According to Yahoo! News, fruit flies start to eat more and sleep less when alone. This behavior seems to mimic a human's behavior during isolation, particularly during the lockdowns because of the COVID-19 pandemic.
Researchers believe that the findings of the study, titled "Chronic Social Isolation Signals Starvation and Reduces Sleep in Drosophila," published in Nature, could help in understanding the link between loneliness, insomnia, and overeating in humans.
Loneliness is Shaped by Neural and Cognitive Function
According to Nature, fruit flies (Drosophila melanogaster) are social animals just like humans. They also react similarly when isolated as scientists observed that the fruit flies exhibited dysregulated sleep and feeding patterns, which highlights how prolonged absence of social contact could affect their health.
The study showed that social context shapes and are shaped by neural and cognitive function and gene expression. Although fruit flies may not be the perfect model to investigate the science of loneliness, there are a plethora of studies in the past two decades indicating that fruit flies respond to social context.
Social groups influence the susceptibility of fruit flies and their behaviors, like eating, mating, and sleeping. These are all influenced by genetics and social experience. But it could be disrupted when they are lonely.
Researchers identified a group of genes that are expressed differently in lonely flies. These genes are strongly linked to starvation, which might explain overeating behavior.

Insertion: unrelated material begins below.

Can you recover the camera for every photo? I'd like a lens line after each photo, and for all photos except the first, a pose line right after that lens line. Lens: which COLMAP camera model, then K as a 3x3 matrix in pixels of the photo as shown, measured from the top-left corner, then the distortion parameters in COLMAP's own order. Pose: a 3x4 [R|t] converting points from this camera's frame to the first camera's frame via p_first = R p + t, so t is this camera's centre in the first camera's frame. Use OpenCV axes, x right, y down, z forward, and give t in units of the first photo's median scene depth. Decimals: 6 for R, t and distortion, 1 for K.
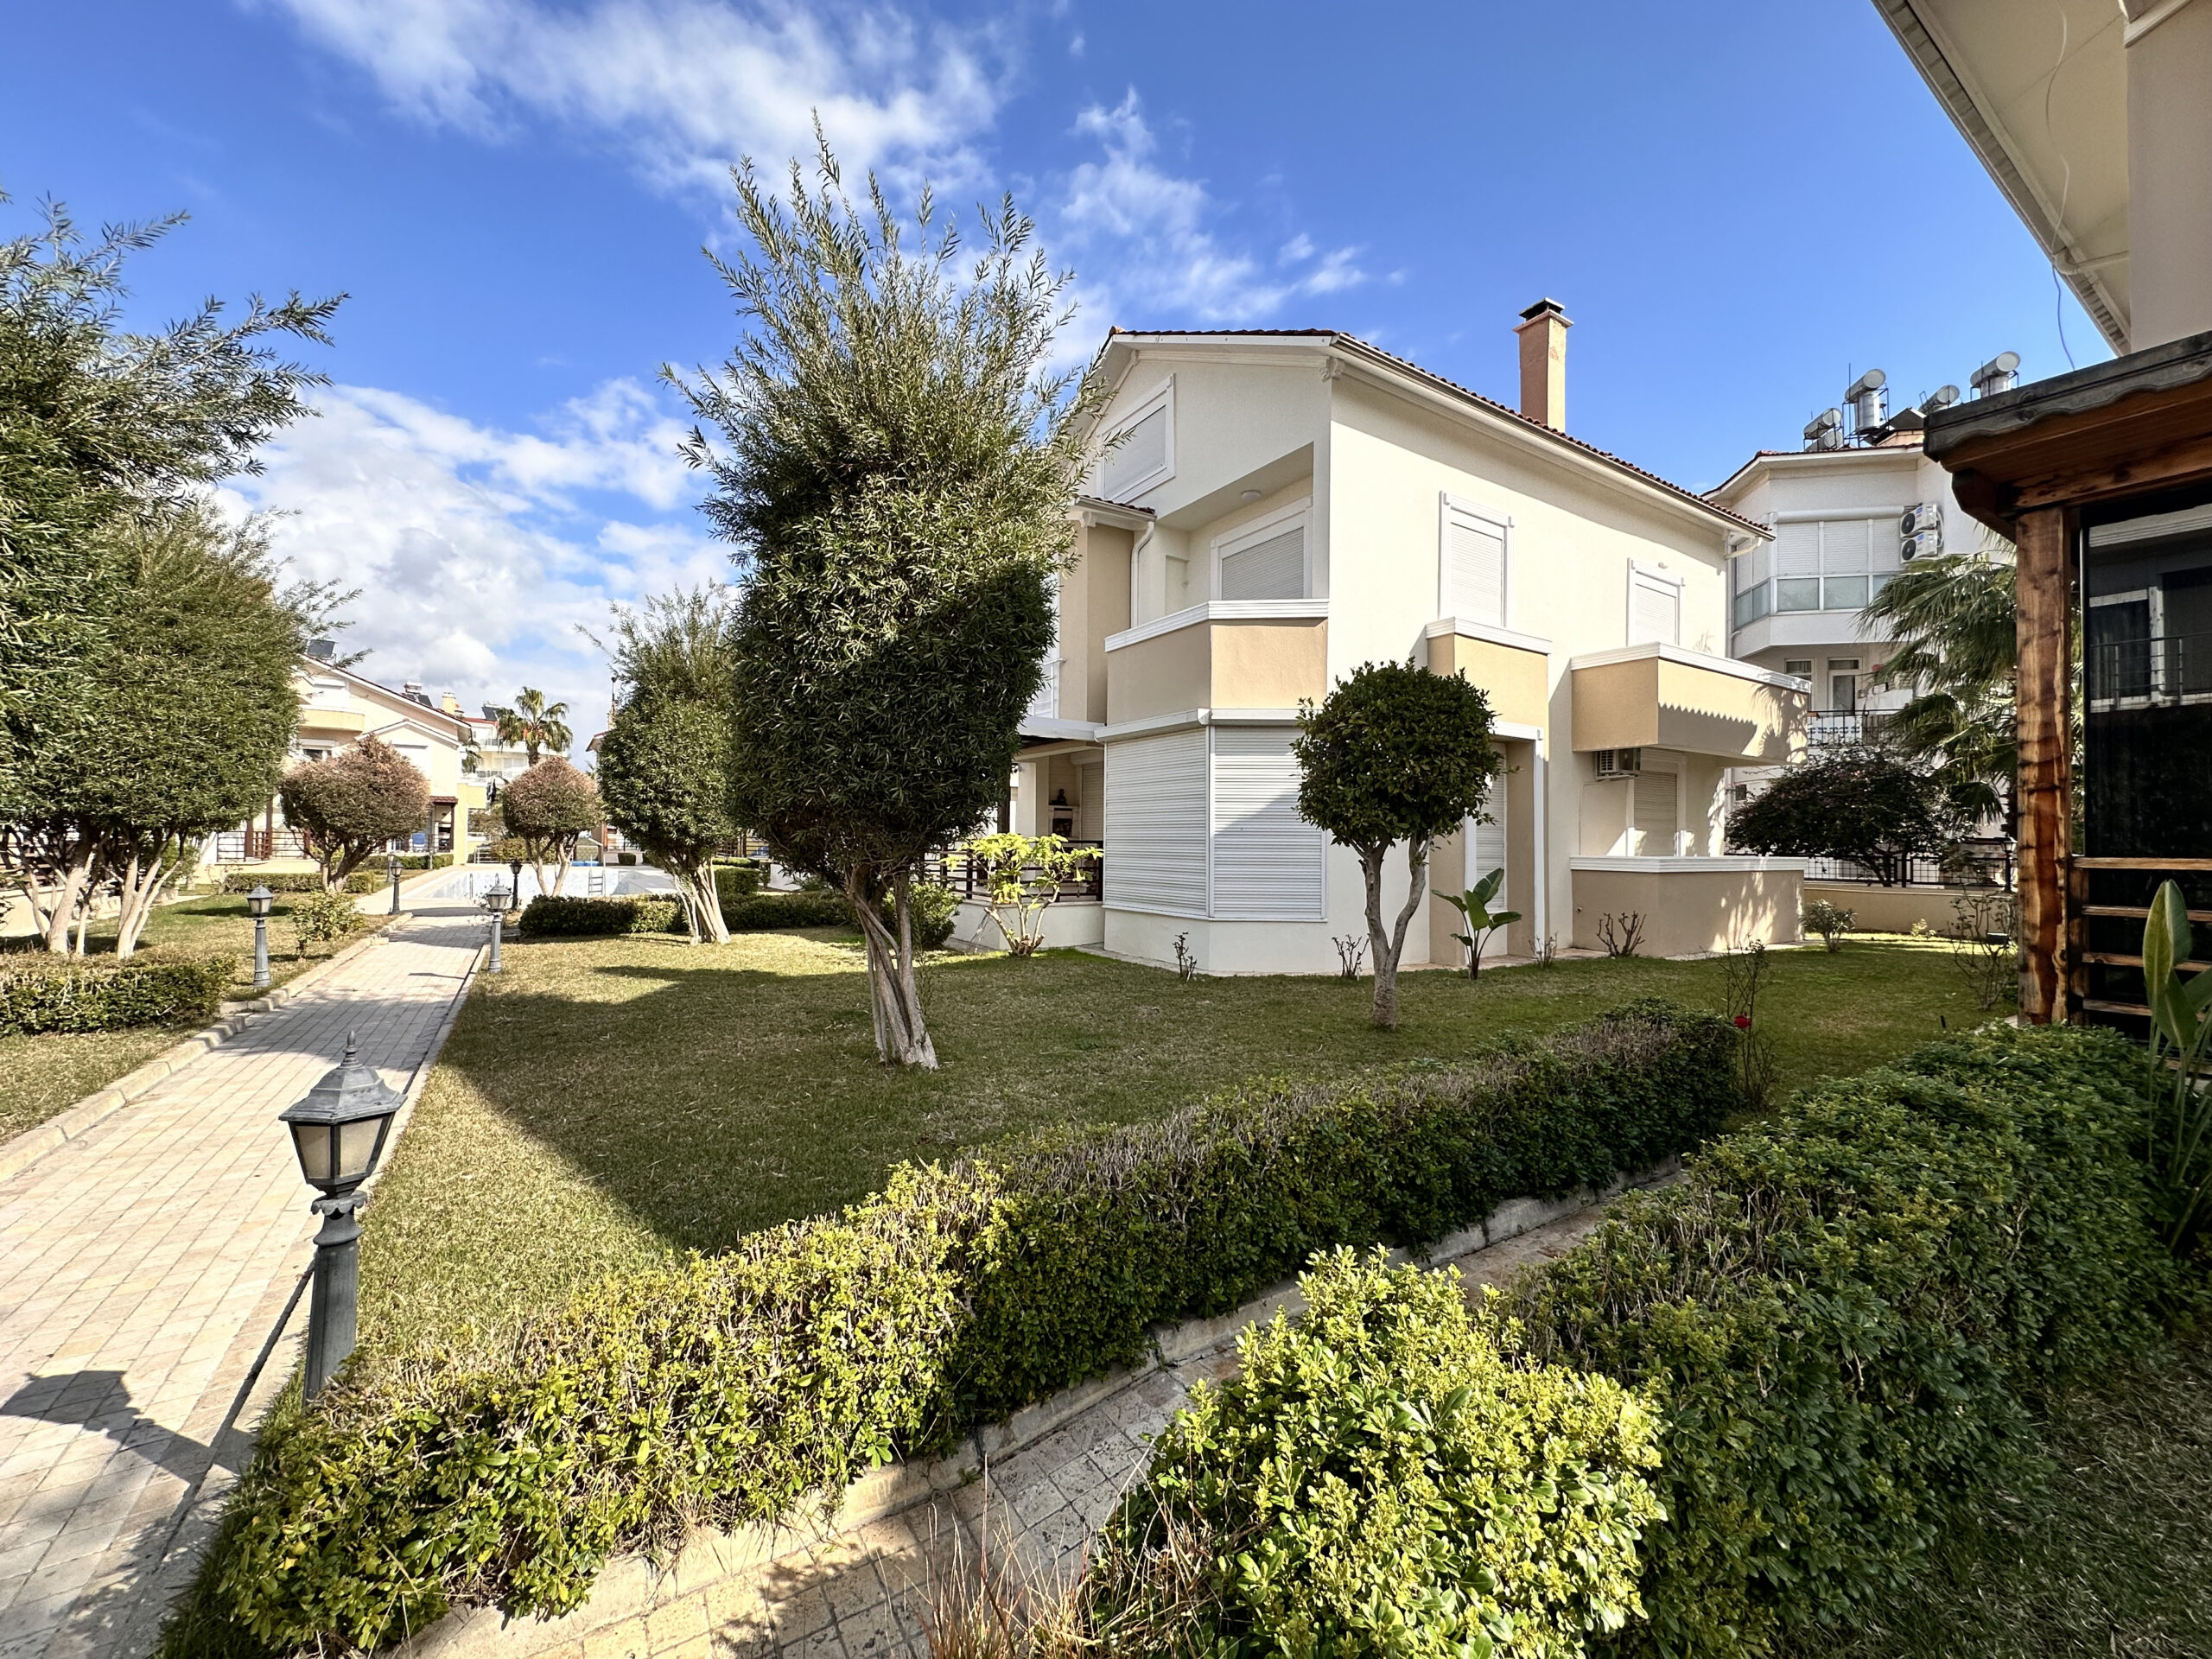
lens RADIAL K [[886.1, 0, 1106.7], [0, 886.1, 834.0], [0, 0, 1]] dist [-0.000262, -0.000271]
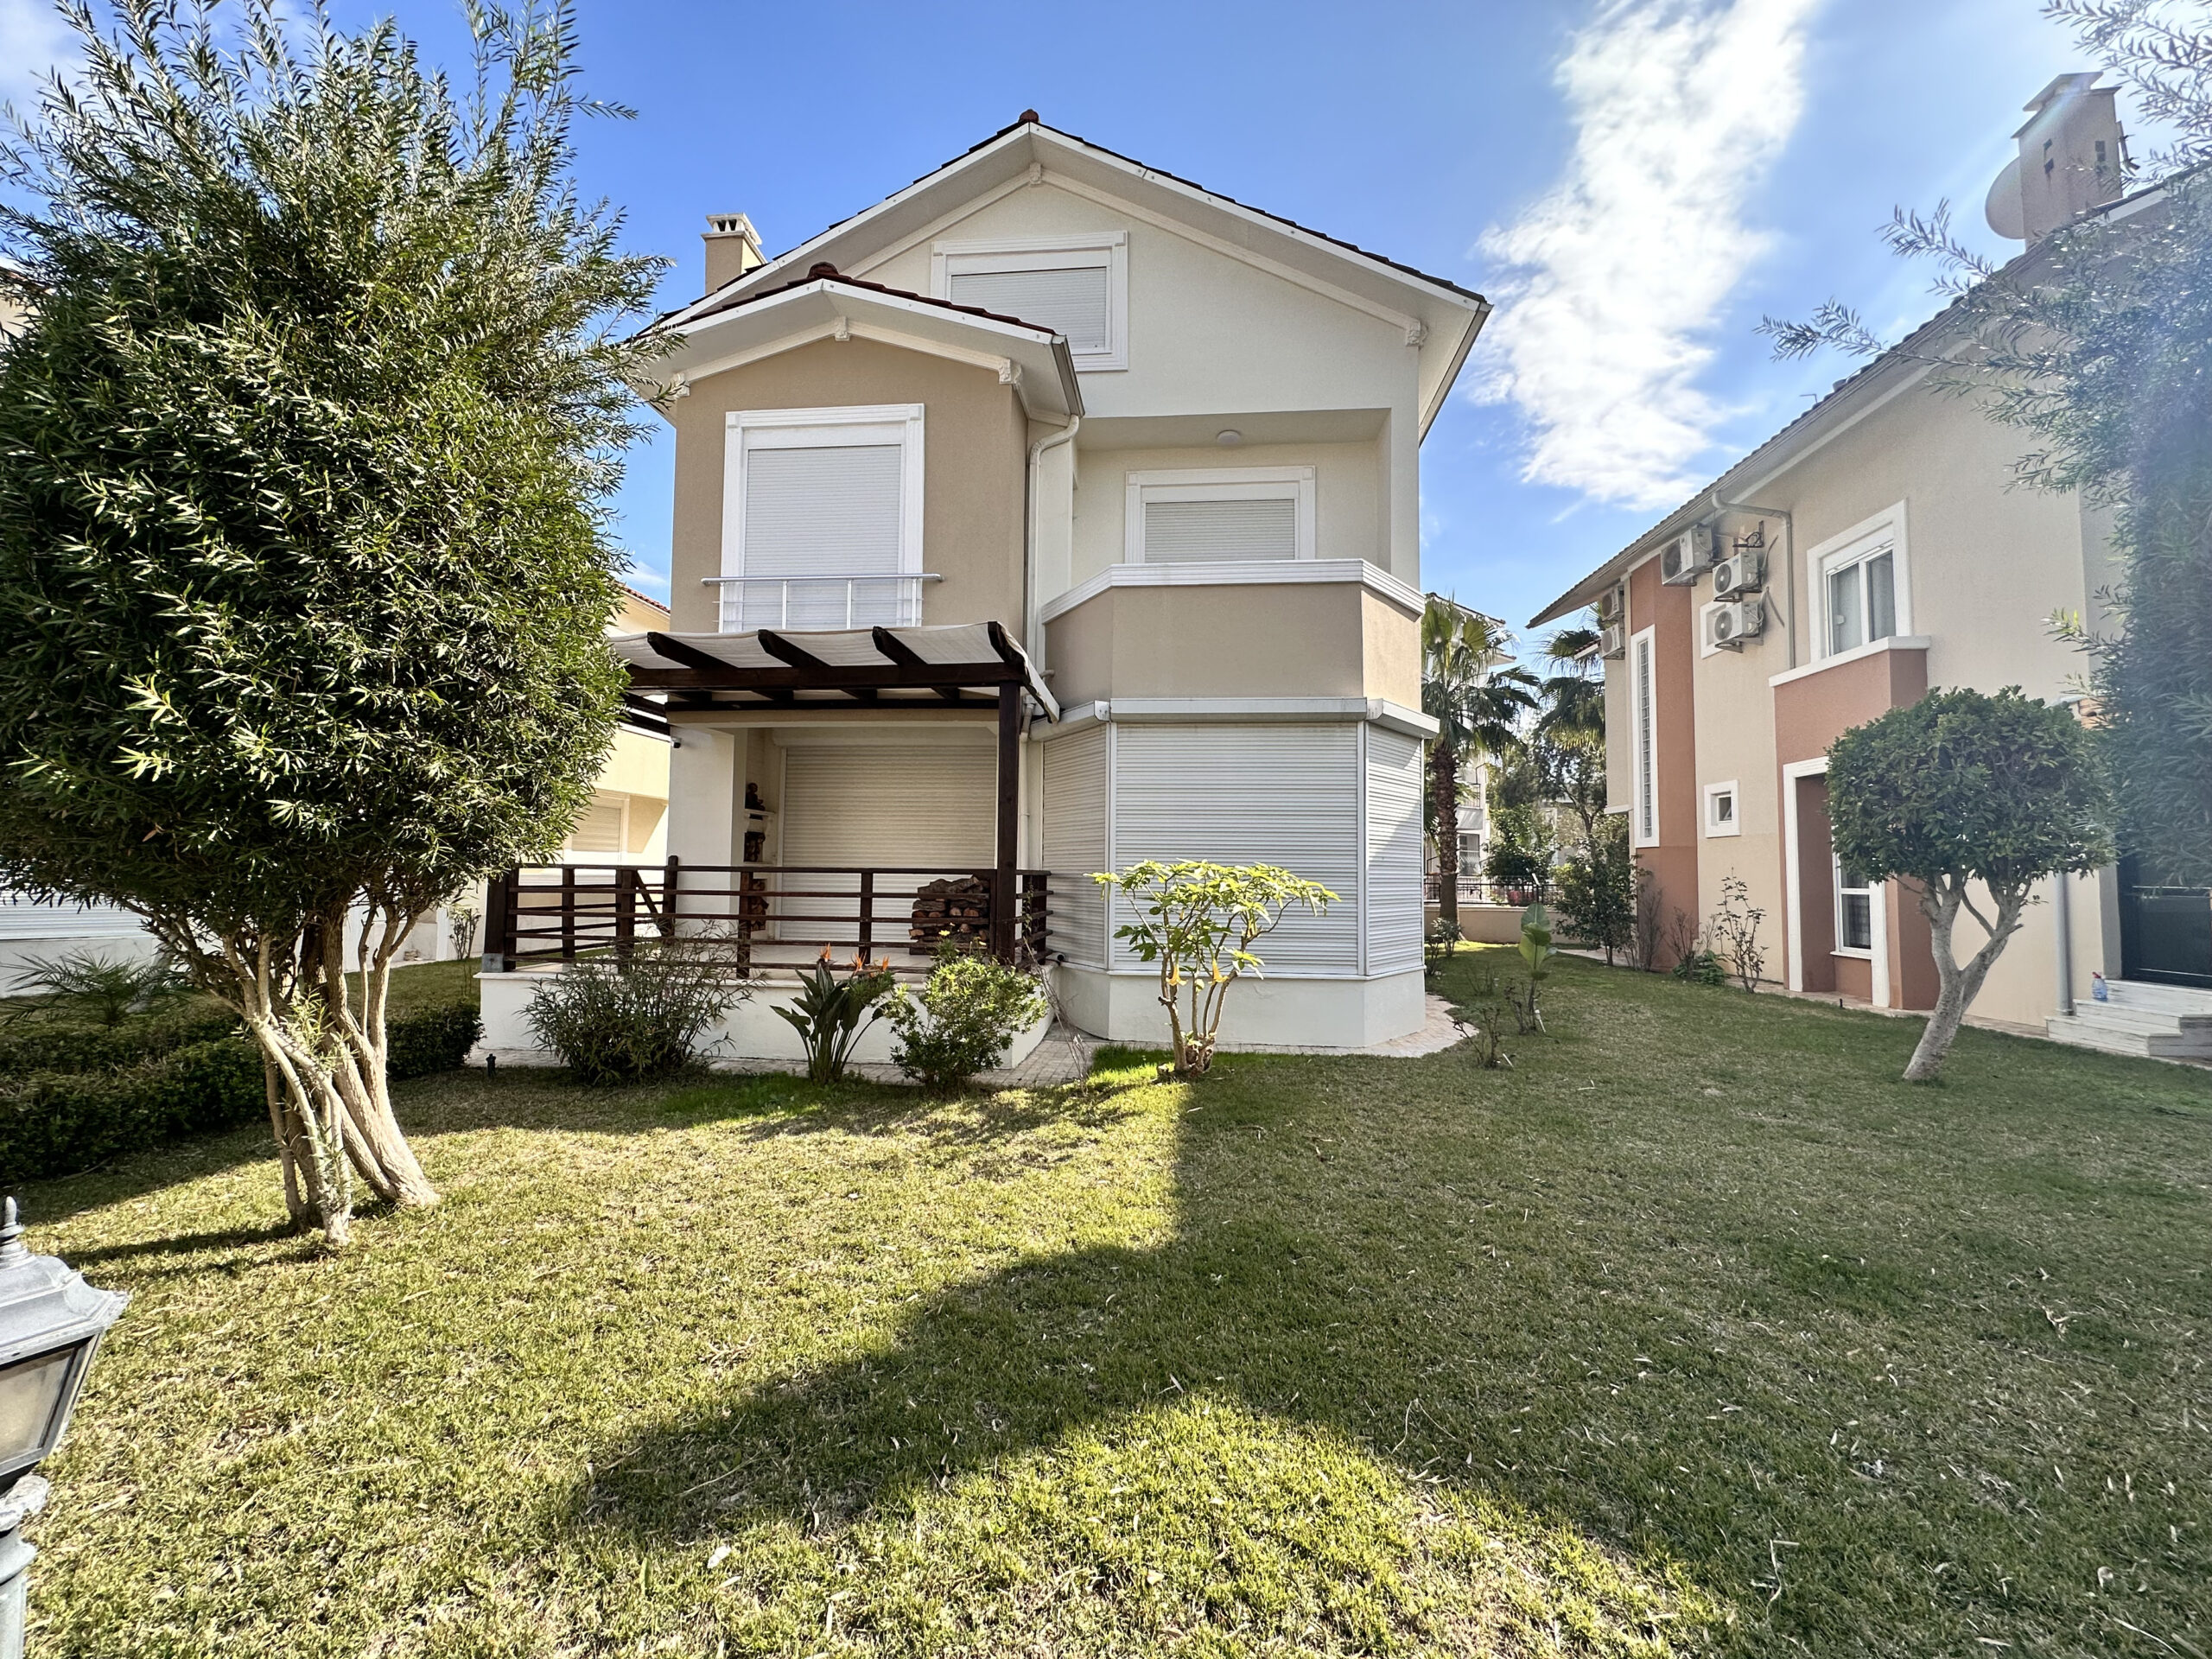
lens RADIAL K [[886.1, 0, 1112.0], [0, 886.1, 826.0], [0, 0, 1]] dist [-0.000262, -0.000271]
pose [[0.610498, 0.039344, 0.791040, -0.597916], [-0.011671, 0.999104, -0.040685, 0.000243], [-0.791932, 0.015606, 0.610410, 0.699707]]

Moreover, they also found a cluster of limostatin-expressing P2 neurons in the brains of the fruit flies. They found out that P2 neurons are related to feeding and social behavior, in which when it is silenced, the effects of social isolation disappeared.

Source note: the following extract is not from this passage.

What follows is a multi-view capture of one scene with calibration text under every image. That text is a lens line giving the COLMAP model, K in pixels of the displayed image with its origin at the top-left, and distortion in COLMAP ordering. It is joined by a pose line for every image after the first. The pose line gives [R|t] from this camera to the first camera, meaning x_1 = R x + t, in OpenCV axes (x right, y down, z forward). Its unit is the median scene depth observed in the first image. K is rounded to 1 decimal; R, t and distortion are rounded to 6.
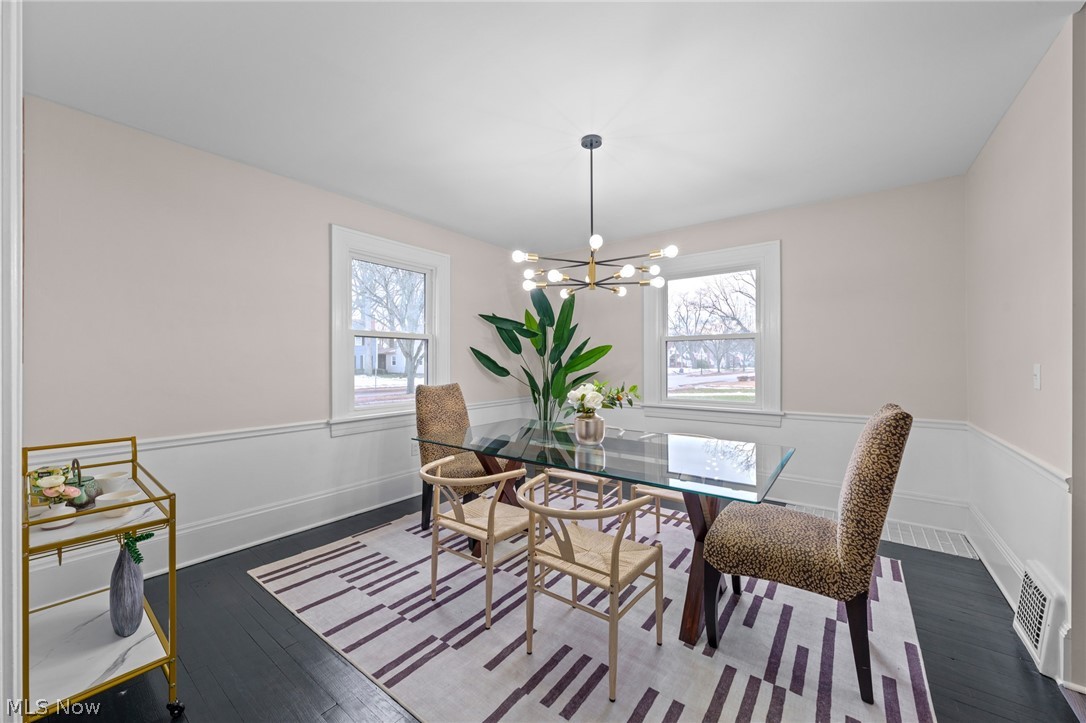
lens RADIAL K [[422.7, 0, 546.5], [0, 422.7, 359.8], [0, 0, 1]] dist [0.003189, -0.000631]
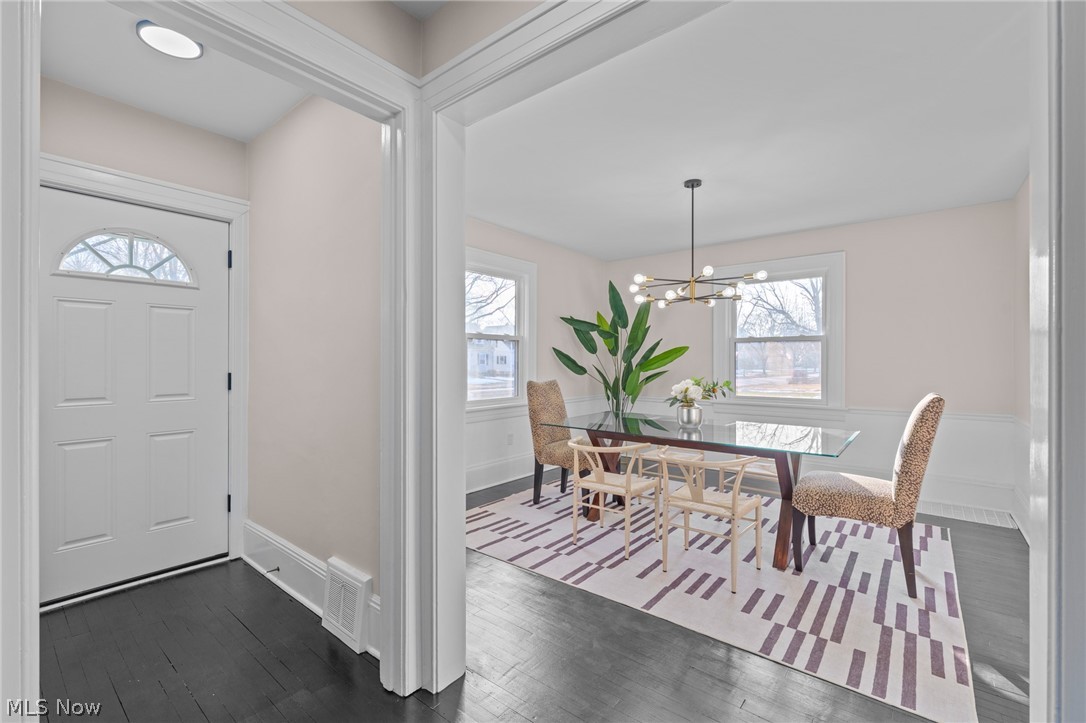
lens RADIAL K [[493.9, 0, 542.8], [0, 493.9, 360.2], [0, 0, 1]] dist [0.007605, 0.001048]
pose [[0.999561, 0.004096, -0.029328, -0.290057], [-0.003986, 0.999985, 0.003806, -0.002810], [0.029343, -0.003687, 0.999563, -0.461914]]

Meanwhile, artificial activation of P2 neurons in acutely isolated fruit flies resulted in them eating more and sleeping less, similar to chronically isolated fruit flies without the artificial activation. This means P2 neurons might function as a timer based on the duration of isolation.
Fruit Flies Might Be Mimicking Humans
"Clinically oriented studies suggest that a large number of adults in the United States experienced significant weight gains and loss of sleep throughout the past year of isolation precautions due to COVID-19." Yahoo! News quoted professor Michael W. Young of the Rockefeller University.
"It may well be that our little flies are mimicking the behaviors of humans living under pandemic conditions for shared biological reasons," Young added.
According to Phys.org, from fruit flies to humans, social animals eat more and sleep less when isolated. One reason for that is perhaps social isolation signals a certain degree of uncertainty about the future. People need to prepare for tough times, including always being alert and eating whenever food is available.
Now that researchers identified the neurons and genes that respond to chronic isolation, they hope their study could be used in future research to understand the connections between loneliness, overeating, and insomnia in laboratory animals and humans.